Well the article was specifically to challenge the claim that the problem of ABP memory consumption was mostly residing with Firefox.

But in any case, regarding your point, you can set up HTTPSB as an ad blocker and forget about it:

https://github.com/gorhill/httpswitchboard/wiki/HTTP-Switchb...

Advantage over ABP is that it discloses to you what is still not blocked, and you act on this information if you wish so.


I first had problems with it too. You have to disable matrix filtering on all sites.


Is the extension equivalent to a /etc/hosts file at that point?


I don't know /etc/hosts

You can block specific things like iframes on domains.


It's a very simple method that can prevent hostnames from resolving; see http://someonewhocares.org/hosts/zero/

Compared to other adblocking methods it's fast and does not use a lot of memory, but it's limited in what it can block (namely connections to specified hostnames).


You can allow everything by default too with HTTPSB (it still will use blocklists and protect you), so that you won't have to enable stuff for a website to work.


I've been clicking around its user interface for a few minutes now, but I can't figure out how to do this..

Is it adding "whitelist *" somewhere or something similar?


Seems like it was the power-button looking icon found in the upper left part of the extension dropdown menu when on an actual page.

I expected this to be a part of the extension settings / options, but ah well.


The power button is what I call "hard" allow all, i.e. it turns off completely matrix filtering.

The "all" cell (top left corner of the matrix) is a "soft" allow all, i.e. it allows everything except those hostnames and types of request which are not specifically blacklisted.

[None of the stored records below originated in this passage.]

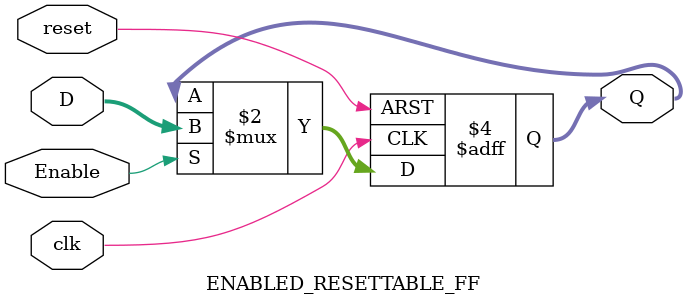
<source format=sv>
module ENABLED_RESETTABLE_FF#(parameter WIDTH = 8)
								(input logic clk, reset, Enable, 
								 input logic [WIDTH-1:0] D,
								 output logic [WIDTH-1:0] Q);
								
								
	always_ff@(posedge clk, posedge reset)
		if (reset) Q <= 4'b0;
		else if (Enable) Q <= D;

endmodule
</source>
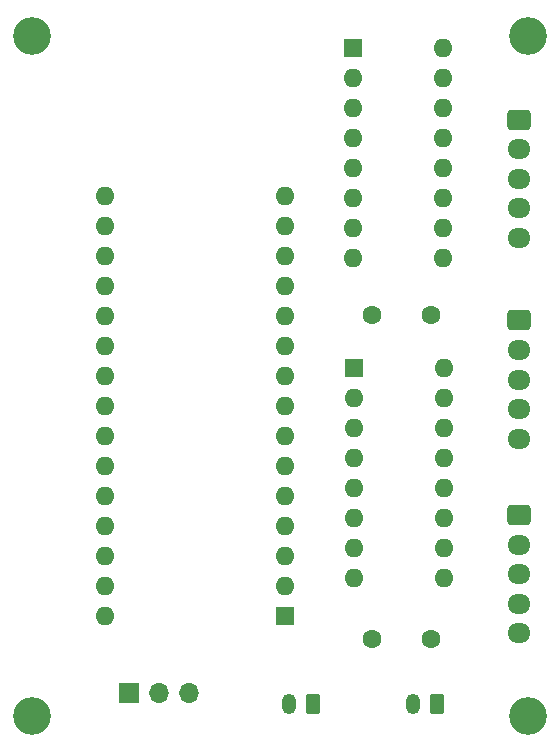
<source format=gbr>
%TF.GenerationSoftware,KiCad,Pcbnew,8.0.3*%
%TF.CreationDate,2024-07-15T07:55:24+02:00*%
%TF.ProjectId,OFMBearBoard,4f464d42-6561-4724-926f-6172642e6b69,1.0.1 (Dicker)*%
%TF.SameCoordinates,Original*%
%TF.FileFunction,Soldermask,Bot*%
%TF.FilePolarity,Negative*%
%FSLAX46Y46*%
G04 Gerber Fmt 4.6, Leading zero omitted, Abs format (unit mm)*
G04 Created by KiCad (PCBNEW 8.0.3) date 2024-07-15 07:55:24*
%MOMM*%
%LPD*%
G01*
G04 APERTURE LIST*
G04 Aperture macros list*
%AMRoundRect*
0 Rectangle with rounded corners*
0 $1 Rounding radius*
0 $2 $3 $4 $5 $6 $7 $8 $9 X,Y pos of 4 corners*
0 Add a 4 corners polygon primitive as box body*
4,1,4,$2,$3,$4,$5,$6,$7,$8,$9,$2,$3,0*
0 Add four circle primitives for the rounded corners*
1,1,$1+$1,$2,$3*
1,1,$1+$1,$4,$5*
1,1,$1+$1,$6,$7*
1,1,$1+$1,$8,$9*
0 Add four rect primitives between the rounded corners*
20,1,$1+$1,$2,$3,$4,$5,0*
20,1,$1+$1,$4,$5,$6,$7,0*
20,1,$1+$1,$6,$7,$8,$9,0*
20,1,$1+$1,$8,$9,$2,$3,0*%
G04 Aperture macros list end*
%ADD10C,3.200000*%
%ADD11R,1.600000X1.600000*%
%ADD12O,1.600000X1.600000*%
%ADD13RoundRect,0.250000X-0.725000X0.600000X-0.725000X-0.600000X0.725000X-0.600000X0.725000X0.600000X0*%
%ADD14O,1.950000X1.700000*%
%ADD15C,1.600000*%
%ADD16RoundRect,0.250000X0.350000X0.625000X-0.350000X0.625000X-0.350000X-0.625000X0.350000X-0.625000X0*%
%ADD17O,1.200000X1.750000*%
%ADD18R,1.700000X1.700000*%
%ADD19O,1.700000X1.700000*%
G04 APERTURE END LIST*
D10*
%TO.C,H4*%
X125250000Y-83000000D03*
%TD*%
D11*
%TO.C,U2*%
X110500000Y-53500000D03*
D12*
X110500000Y-56040000D03*
X110500000Y-58580000D03*
X110500000Y-61120000D03*
X110500000Y-63660000D03*
X110500000Y-66200000D03*
X110500000Y-68740000D03*
X110500000Y-71280000D03*
X118120000Y-71280000D03*
X118120000Y-68740000D03*
X118120000Y-66200000D03*
X118120000Y-63660000D03*
X118120000Y-61120000D03*
X118120000Y-58580000D03*
X118120000Y-56040000D03*
X118120000Y-53500000D03*
%TD*%
D13*
%TO.C,J2*%
X124500000Y-49500000D03*
D14*
X124500000Y-52000000D03*
X124500000Y-54500000D03*
X124500000Y-57000000D03*
X124500000Y-59500000D03*
%TD*%
D11*
%TO.C,U1*%
X110380000Y-26420000D03*
D12*
X110380000Y-28960000D03*
X110380000Y-31500000D03*
X110380000Y-34040000D03*
X110380000Y-36580000D03*
X110380000Y-39120000D03*
X110380000Y-41660000D03*
X110380000Y-44200000D03*
X118000000Y-44200000D03*
X118000000Y-41660000D03*
X118000000Y-39120000D03*
X118000000Y-36580000D03*
X118000000Y-34040000D03*
X118000000Y-31500000D03*
X118000000Y-28960000D03*
X118000000Y-26420000D03*
%TD*%
D15*
%TO.C,C1*%
X112000000Y-49000000D03*
X117000000Y-49000000D03*
%TD*%
%TO.C,C2*%
X112000000Y-76500000D03*
X117000000Y-76500000D03*
%TD*%
D16*
%TO.C,J4*%
X117500000Y-82000000D03*
D17*
X115500000Y-82000000D03*
%TD*%
D10*
%TO.C,H3*%
X83250000Y-83000000D03*
%TD*%
D18*
%TO.C,JP1*%
X91475000Y-81000000D03*
D19*
X94015000Y-81000000D03*
X96555000Y-81000000D03*
%TD*%
D10*
%TO.C,H1*%
X83250000Y-25450000D03*
%TD*%
D13*
%TO.C,J3*%
X124500000Y-66000000D03*
D14*
X124500000Y-68500000D03*
X124500000Y-71000000D03*
X124500000Y-73500000D03*
X124500000Y-76000000D03*
%TD*%
D16*
%TO.C,J5*%
X107000000Y-82000000D03*
D17*
X105000000Y-82000000D03*
%TD*%
D10*
%TO.C,H2*%
X125250000Y-25450000D03*
%TD*%
D11*
%TO.C,A1*%
X104610000Y-74550000D03*
D12*
X104610000Y-72010000D03*
X104610000Y-69470000D03*
X104610000Y-66930000D03*
X104610000Y-64390000D03*
X104610000Y-61850000D03*
X104610000Y-59310000D03*
X104610000Y-56770000D03*
X104610000Y-54230000D03*
X104610000Y-51690000D03*
X104610000Y-49150000D03*
X104610000Y-46610000D03*
X104610000Y-44070000D03*
X104610000Y-41530000D03*
X104610000Y-38990000D03*
X89370000Y-38990000D03*
X89370000Y-41530000D03*
X89370000Y-44070000D03*
X89370000Y-46610000D03*
X89370000Y-49150000D03*
X89370000Y-51690000D03*
X89370000Y-54230000D03*
X89370000Y-56770000D03*
X89370000Y-59310000D03*
X89370000Y-61850000D03*
X89370000Y-64390000D03*
X89370000Y-66930000D03*
X89370000Y-69470000D03*
X89370000Y-72010000D03*
X89370000Y-74550000D03*
%TD*%
D13*
%TO.C,J1*%
X124500000Y-32500000D03*
D14*
X124500000Y-35000000D03*
X124500000Y-37500000D03*
X124500000Y-40000000D03*
X124500000Y-42500000D03*
%TD*%
M02*

</source>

I think the point is they can port the code back to ABP so it can benefit from it. It's not a competition.


Sorry to be slightly off-topic, but since you mention NoScript and are familiar with that, this (HTTPSB) and ABP, can I ask. Is HTTPSB more of a NoScript alternative or an ABP alternative?


From the little experience I have with HTTPSB, I'd say that it was more of a NoScript alternative. It feels to me like a webbrowser firewall. They seem to have moved into the adblocking field now though. Here's how I see it:

* Adblock (Plus): Blocking ads, No / minimal user action required

* NoScript: Blocking scripts. Lots and lots of user action required.

* Ghostery: Block privacy intrusions. Basically an application-level firewall for the browser. In a normal firewall, you'd block e.g. port 80 from IP x.x.x.x. In an appliction firewall you simply block, for instance, bittorrent traffic. Minimal user interaction required, and where it is required, it's very easy to use.

* HTTPSB: A low-level web browser firewall ("block port 80 from IP x.x.x.x) that now also does (better) adblocking. The adblocking is on par with Adblock (plus): no user action required. The browser "firewall" is basically unusable. Lots of user interaction required, and when it is required, it's basically impossible to understand.


Sounds a lot like we need some volunteers to build a better UI for simple (adblock mode), a 2nd option to do a noscript equivalent, and a 3rd option for wild-west-browser-firewall mode.


I have the impression it's mostly a RequestPolicy replacement; but not using Chrome I haven't actually had a chance to use it.